Securing Americans' Retirement
We must make Social Security stronger not weaker in the decades ahead
Hard work over a lifetime should be rewarded with safety and security in your retirement years. We must protect the pensions and retirement savings of all Americans with a universal pension system that creates a pension account for every American at birth, an account that earns tax-deferred interest and follows them as they move from job to job throughout their working life.
I also believe we must make sensible decisions that invest in Social Security and make it stronger, not weaker, in the decades ahead. Our responsibility calls for ensuring that our children and grandchildren will reap the rewards of Social Security.
A Man of Principle
Dick Gephardt grew up in the same working class neighborhood on the south side of St. Louis, Missouri, that he represents today in the U.S. Congress.
Gephardt's father, a milk truck driver and Teamster, taught him the value of hard work. His mother, a secretary, taught him an appreciation for the value of community and caring about the needs and aspirations of others. While his parents didn't finish high school, they instilled in him a lifelong desire to strive and succeed.
Gephardt was able to continue his education past high school with the help of a church scholarship and student loans. Shortly after Gephardt graduated from Northwestern University and the University of Michigan Law School, he began a career in public service as a grassroots organizer in St. Louis politics.
Elected Alderman in 1971, Gephardt learned firsthand how government policies could help or hinder the working families he represented. He saw how families, senior citizens, small business owners, and others yearned to have lawmakers who would listen to them, care about their circumstances, and commit to working on their behalf.
From the very beginning, Gephardt understood that Democrats could be counted on to give people a fair opportunity, to defend Social Security and Medicare, and to make sure that government worked for the many, instead of the few.
Now, after 26 years in the Congress, Gephardt is an accomplished lawmaker and leader in the Democratic Party. Passionately committed to raising the level of debate in American politics, Gephardt has forcefully spoken of the need to put aside the "politics of personal destruction" and instead focus on the issues central to America's future.
In 1989, Gephardt was elected to be the House Democratic Leader. Among his most notable accomplishments was House passage of President Clinton's economic plan to slash the deficit, invest in education, cut taxes for working families and ask the wealthy to pay their fair share.
As the Democratic leader, Gephardt steered this initiative to passage without a single Republican vote.
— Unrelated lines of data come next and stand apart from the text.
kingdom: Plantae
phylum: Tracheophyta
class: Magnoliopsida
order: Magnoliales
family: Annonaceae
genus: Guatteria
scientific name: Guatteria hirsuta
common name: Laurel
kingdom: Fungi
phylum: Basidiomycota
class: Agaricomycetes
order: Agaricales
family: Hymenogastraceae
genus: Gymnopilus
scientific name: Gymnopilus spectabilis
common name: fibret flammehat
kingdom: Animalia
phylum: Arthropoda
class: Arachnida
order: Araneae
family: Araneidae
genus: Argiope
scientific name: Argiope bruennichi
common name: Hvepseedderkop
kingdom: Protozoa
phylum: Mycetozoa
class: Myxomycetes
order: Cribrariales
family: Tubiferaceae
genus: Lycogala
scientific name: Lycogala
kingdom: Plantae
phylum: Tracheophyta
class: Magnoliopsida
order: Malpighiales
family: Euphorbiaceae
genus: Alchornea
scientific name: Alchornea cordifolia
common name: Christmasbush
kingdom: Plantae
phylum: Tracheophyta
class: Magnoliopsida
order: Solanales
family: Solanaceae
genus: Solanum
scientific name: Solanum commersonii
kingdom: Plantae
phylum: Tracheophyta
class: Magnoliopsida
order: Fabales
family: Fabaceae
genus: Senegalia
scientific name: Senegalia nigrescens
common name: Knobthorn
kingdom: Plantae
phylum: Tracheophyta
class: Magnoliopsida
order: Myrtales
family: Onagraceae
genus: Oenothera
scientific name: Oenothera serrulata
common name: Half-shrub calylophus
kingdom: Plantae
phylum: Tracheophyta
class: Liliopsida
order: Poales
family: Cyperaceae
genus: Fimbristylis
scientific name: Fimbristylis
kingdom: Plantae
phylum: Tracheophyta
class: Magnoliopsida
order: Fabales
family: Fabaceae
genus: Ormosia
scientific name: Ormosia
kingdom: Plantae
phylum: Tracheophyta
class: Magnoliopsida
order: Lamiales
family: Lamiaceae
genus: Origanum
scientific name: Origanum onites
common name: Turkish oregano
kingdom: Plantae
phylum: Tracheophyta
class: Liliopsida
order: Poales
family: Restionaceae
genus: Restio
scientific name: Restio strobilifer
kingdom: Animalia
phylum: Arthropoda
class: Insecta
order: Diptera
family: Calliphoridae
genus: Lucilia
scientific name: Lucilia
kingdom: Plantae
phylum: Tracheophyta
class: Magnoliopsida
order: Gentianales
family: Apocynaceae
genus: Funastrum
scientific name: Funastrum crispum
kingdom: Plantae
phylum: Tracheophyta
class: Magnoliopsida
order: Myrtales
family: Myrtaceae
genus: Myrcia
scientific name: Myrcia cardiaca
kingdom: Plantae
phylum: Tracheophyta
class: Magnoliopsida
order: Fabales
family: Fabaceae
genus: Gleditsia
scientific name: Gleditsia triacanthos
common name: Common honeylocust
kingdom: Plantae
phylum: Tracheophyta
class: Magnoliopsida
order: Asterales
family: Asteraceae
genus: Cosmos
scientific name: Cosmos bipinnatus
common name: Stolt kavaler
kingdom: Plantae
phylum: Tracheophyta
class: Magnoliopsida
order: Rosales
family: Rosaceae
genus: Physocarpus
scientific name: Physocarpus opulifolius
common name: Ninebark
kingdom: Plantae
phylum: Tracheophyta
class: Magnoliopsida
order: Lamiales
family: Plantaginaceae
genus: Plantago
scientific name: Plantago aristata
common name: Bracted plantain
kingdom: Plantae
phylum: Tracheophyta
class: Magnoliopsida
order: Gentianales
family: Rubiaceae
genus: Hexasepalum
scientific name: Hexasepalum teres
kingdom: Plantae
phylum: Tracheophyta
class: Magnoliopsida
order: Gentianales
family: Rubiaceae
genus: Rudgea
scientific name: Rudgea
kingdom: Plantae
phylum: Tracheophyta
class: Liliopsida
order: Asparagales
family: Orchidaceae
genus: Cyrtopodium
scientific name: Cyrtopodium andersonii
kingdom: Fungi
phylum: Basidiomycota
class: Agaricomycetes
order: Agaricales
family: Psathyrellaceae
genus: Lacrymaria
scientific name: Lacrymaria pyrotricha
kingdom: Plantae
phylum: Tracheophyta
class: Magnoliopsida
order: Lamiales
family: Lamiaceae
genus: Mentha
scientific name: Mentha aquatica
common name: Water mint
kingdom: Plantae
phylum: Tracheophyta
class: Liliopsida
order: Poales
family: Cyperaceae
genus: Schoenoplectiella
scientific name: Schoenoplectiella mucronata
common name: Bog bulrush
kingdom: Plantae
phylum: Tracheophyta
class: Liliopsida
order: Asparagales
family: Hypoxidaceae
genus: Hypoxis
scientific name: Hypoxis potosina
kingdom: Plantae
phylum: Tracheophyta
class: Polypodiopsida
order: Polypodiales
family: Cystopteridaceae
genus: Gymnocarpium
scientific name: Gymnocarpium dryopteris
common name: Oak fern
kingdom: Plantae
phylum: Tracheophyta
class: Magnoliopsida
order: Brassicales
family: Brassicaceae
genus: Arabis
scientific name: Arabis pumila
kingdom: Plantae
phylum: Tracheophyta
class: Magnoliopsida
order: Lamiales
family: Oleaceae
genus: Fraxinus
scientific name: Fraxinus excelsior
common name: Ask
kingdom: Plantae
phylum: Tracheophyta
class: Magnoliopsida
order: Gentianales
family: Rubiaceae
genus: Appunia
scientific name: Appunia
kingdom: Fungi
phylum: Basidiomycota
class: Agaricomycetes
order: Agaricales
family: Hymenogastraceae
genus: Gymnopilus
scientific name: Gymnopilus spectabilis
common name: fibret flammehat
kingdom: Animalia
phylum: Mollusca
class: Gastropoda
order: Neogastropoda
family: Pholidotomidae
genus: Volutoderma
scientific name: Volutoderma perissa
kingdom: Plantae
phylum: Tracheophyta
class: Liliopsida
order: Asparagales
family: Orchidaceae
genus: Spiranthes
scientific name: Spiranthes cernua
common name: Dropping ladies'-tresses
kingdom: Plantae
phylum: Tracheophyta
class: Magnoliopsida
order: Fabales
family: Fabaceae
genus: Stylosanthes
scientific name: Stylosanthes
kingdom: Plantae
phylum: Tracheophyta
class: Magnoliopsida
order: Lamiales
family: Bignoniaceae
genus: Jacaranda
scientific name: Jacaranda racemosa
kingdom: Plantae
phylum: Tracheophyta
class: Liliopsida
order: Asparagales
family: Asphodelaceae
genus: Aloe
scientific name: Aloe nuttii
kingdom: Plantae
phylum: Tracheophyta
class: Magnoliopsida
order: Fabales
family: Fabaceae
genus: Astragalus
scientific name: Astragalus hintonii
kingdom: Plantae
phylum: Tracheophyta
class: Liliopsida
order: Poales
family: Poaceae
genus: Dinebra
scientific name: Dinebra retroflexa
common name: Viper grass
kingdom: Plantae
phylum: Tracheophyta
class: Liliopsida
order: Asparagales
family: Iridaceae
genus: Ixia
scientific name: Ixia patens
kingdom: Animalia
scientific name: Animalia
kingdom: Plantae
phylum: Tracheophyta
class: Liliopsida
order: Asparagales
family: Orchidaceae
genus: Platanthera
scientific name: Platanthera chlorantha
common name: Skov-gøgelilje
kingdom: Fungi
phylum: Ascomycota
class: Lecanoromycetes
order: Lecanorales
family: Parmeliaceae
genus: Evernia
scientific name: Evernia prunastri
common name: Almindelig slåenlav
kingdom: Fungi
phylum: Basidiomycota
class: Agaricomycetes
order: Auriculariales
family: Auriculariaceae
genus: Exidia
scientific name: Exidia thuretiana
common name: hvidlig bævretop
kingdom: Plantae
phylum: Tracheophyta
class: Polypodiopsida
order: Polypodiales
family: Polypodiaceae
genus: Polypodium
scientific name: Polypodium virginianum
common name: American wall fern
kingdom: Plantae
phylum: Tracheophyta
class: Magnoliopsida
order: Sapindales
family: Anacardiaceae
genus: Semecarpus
The GOP asserted it was a job killer, but in fact this economic plan led to the single longest economic expansion in history, the highest home ownership ever, the lowest inflation in a generation and over 24 million new jobs.
Gephardt has also used his leadership role in the U.S. Congress to: Raise the minimum wage, defeat Republican efforts to roll back affirmative action, pass the McCain-Feingold campaign finance reform legislation, include labor and environmental standards in U.S. trade agreements, block White House efforts to roll back arsenic standards in drinking water, win passage of environmental legislation to clean up Brownfield sites, secure protections for family farms
A fiercely loyal Cardinals fan and Rams booster, Gephardt is an avid sports enthusiast. He has been married to Jane Gephardt for 36 years, and they are the parents of three children: Matt, a software developer; Chrissy, a social worker; and Kate, a teacher.